We knew we were not in any danger as we watched the creek quickly rise. Nevertheless, we clearly remembered the mess left in our yard from previous floods and did not want to have to shovel and hose and clean up yet again.

Then I noticed a blueberry ash tree I had planted several years ago on the creek bank was now surrounded by murky water. It had been a giveaway at our local Council’s ‘free tree’ day when a tiny seedling and had managed to survive being attacked by our lawnmower and a total lack of care from me. There it was, still standing bravely upright—and I was so proud of it.

I left my post momentarily. And when I returned, my blueberry ash was nowhere to be seen. I stood staring at the spot, feeling very sad for a tree that had fought so gamely to survive. It had not cost me anything, so was no great loss. But it had taken years to get to about a metre and half in height. And now it was wiped out.

Disgusted, I walked inside.

Not long after, my husband ventured down our yard to begin cleaning up—and next time I looked, lo and behold, there was my blueberry ash again!

‘It was weighed down by a lot of debris that had caught in its leaves,’ my husband told me. “Once I removed that, it sprang back up!’

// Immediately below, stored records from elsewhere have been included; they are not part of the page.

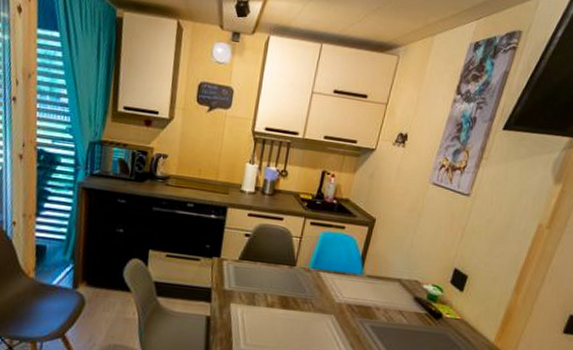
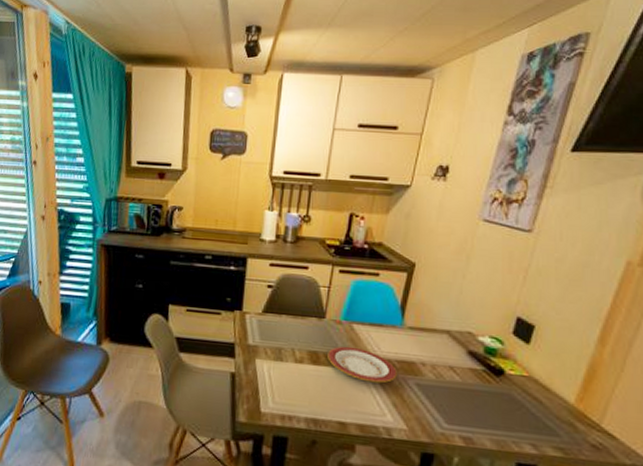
plate: none [296,291,355,326] -> present [327,346,397,384]

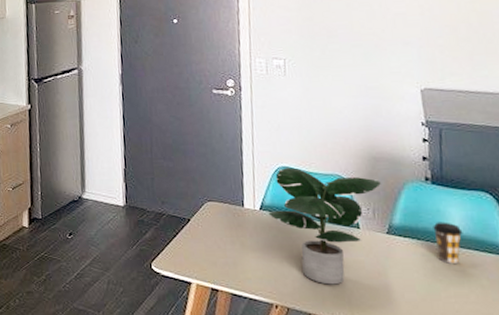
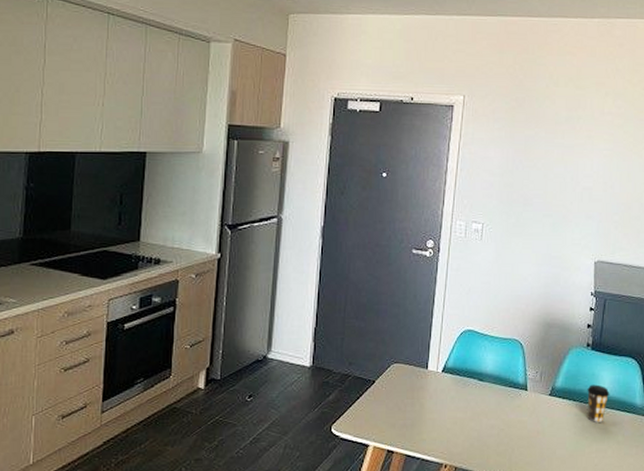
potted plant: present [268,167,382,285] -> none [449,331,552,444]

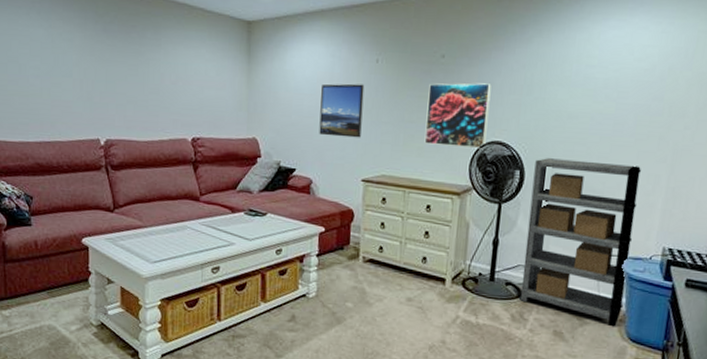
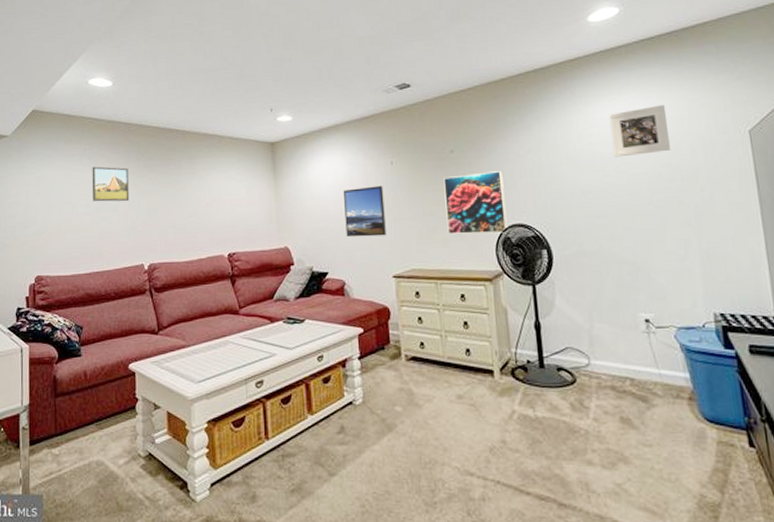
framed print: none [42,24,85,68] -> present [92,166,130,202]
shelving unit: present [520,158,642,327] -> none [560,232,689,407]
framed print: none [608,32,675,85] -> present [608,104,671,158]

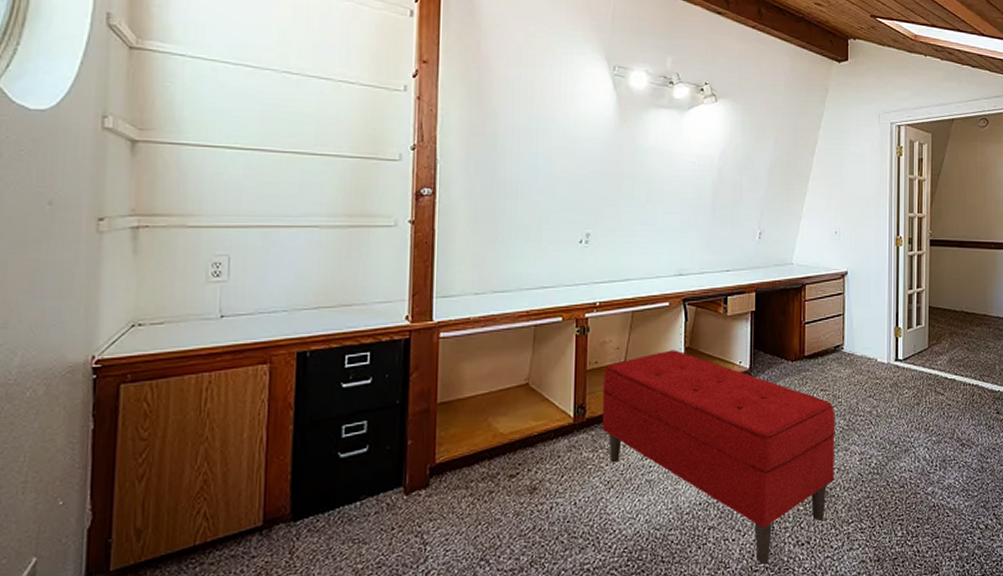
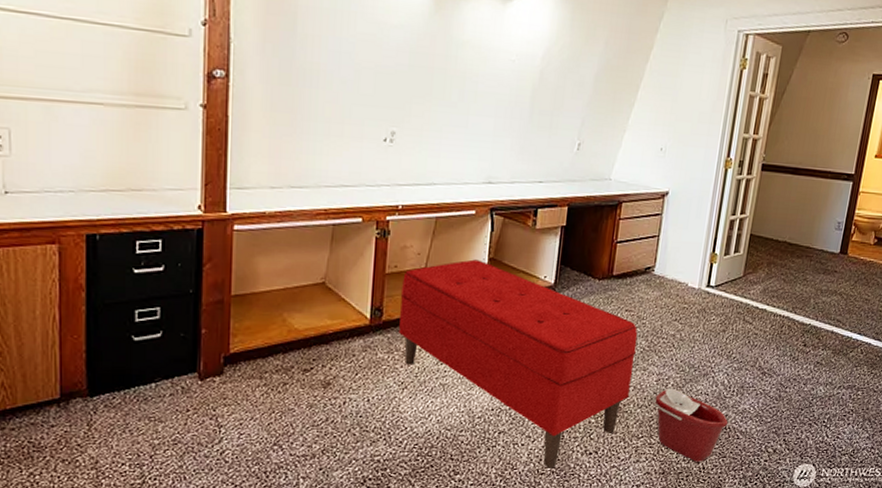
bucket: none [858,467,936,545] -> present [652,388,729,462]

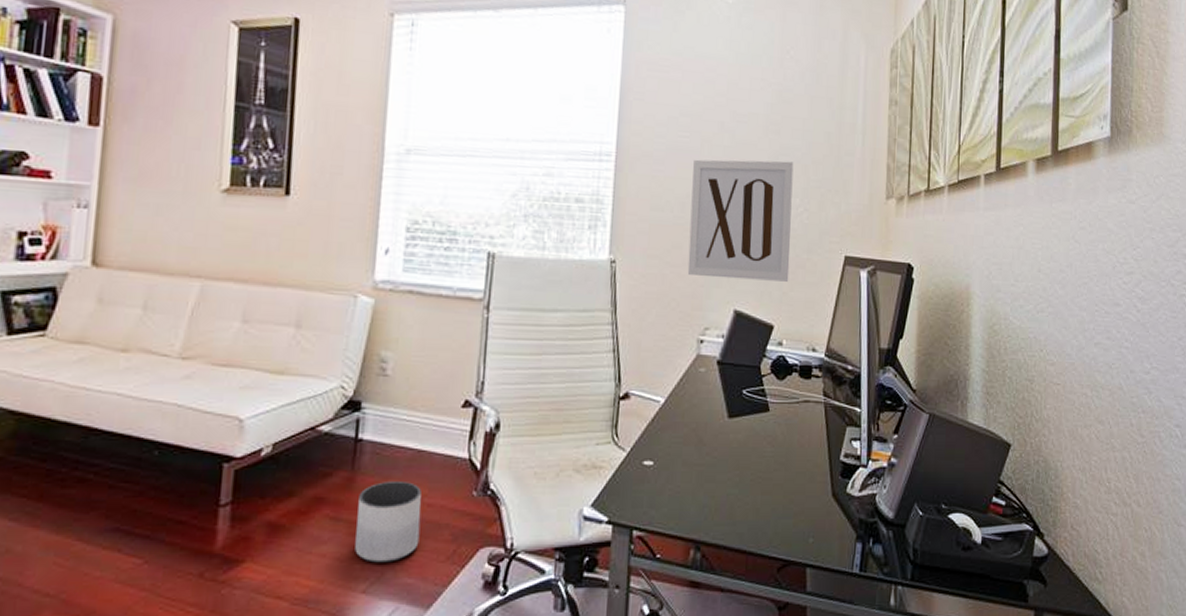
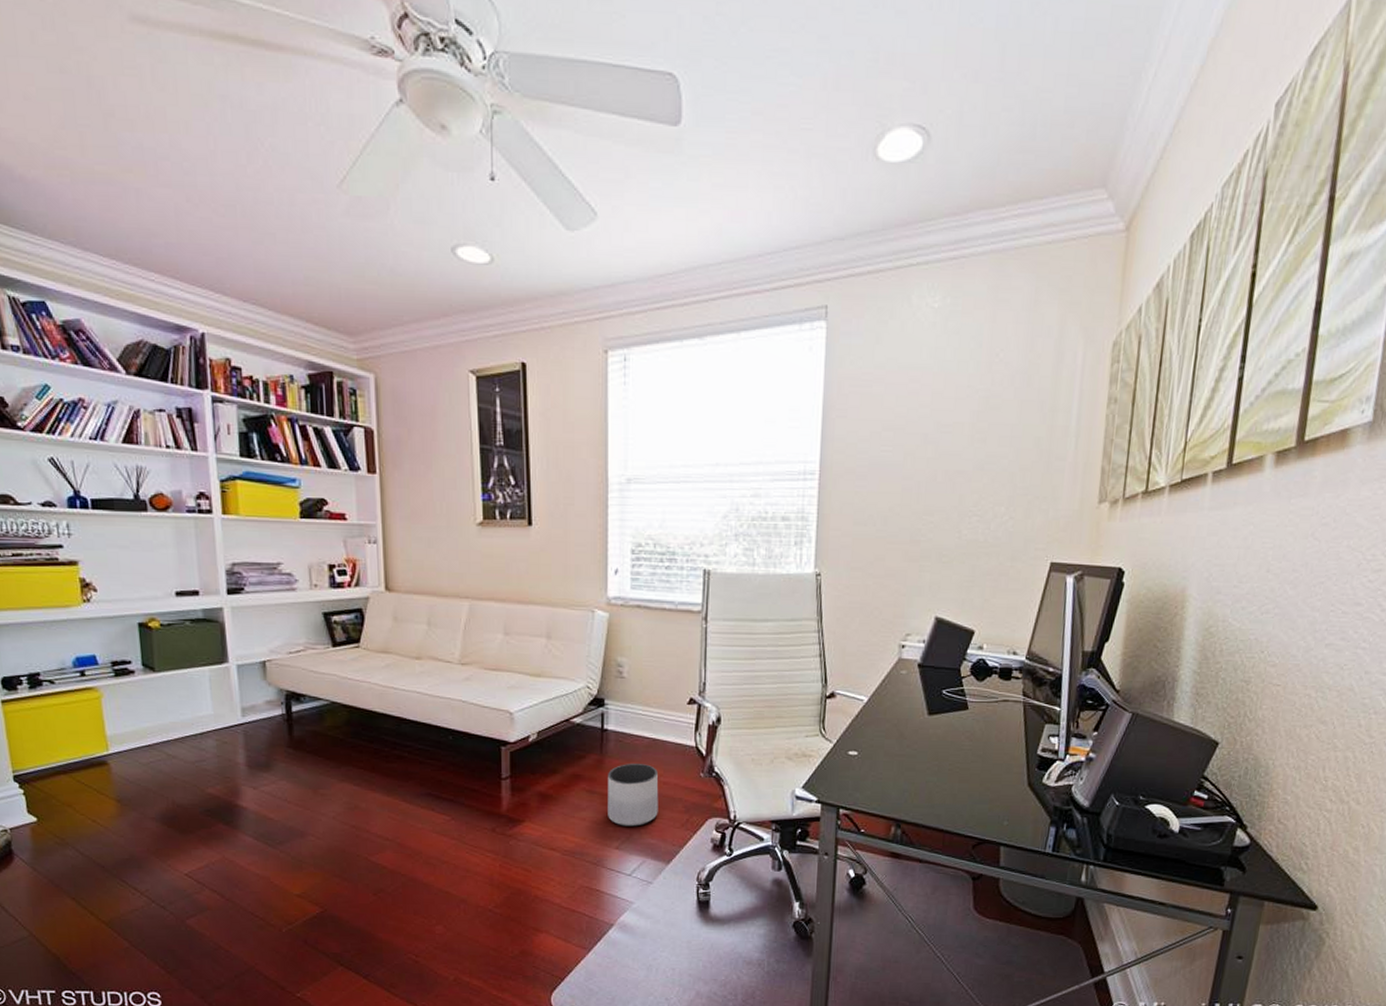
wall art: present [687,159,794,282] -> none [889,469,1000,589]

Later, I went down to inspect my tree myself. Yes, it was standing up, albeit at a slight angle. Even its little, dark blue berries were still intact. At its base, the roots had obviously been strained and tested—but they had held firm. I straightened the tree, packed some more earth around it and placed a rock at its base. Yes, it had survived and would live to grown even firmer and stronger.

Immediately, I thought of the words of Psalm 1:1-3:

Blessed is the man who does not walk in the counsel of the wicked or stand in the way of sinners or sit in the seat of mockers. But his delight is in the law of the Lord, and on his law he meditates day and night. He is like a tree planted by streams of water, which yields its fruit in season and whose leaf does not wither. Whatever he does prospers.

The roots of my blueberry ash had obviously gone down deep enough into the moist soil by the creek to withstand the fast flowing flood waters. Yes, my tree had been weighed down with debris but it had stood firm. What a parable for my own life! What a graphic reminder of how I need to close my ears to discouragement and bad advice and instead send my roots down deep into the Word of God, drinking from that living water only God can provide! Then when the difficulties of my writing journey threaten to overwhelm me, I will remain unmoved, lift my head, shake myself off and start again.

May you too be like my blueberry ash, standing firm, whatever the waters that may swirl around you!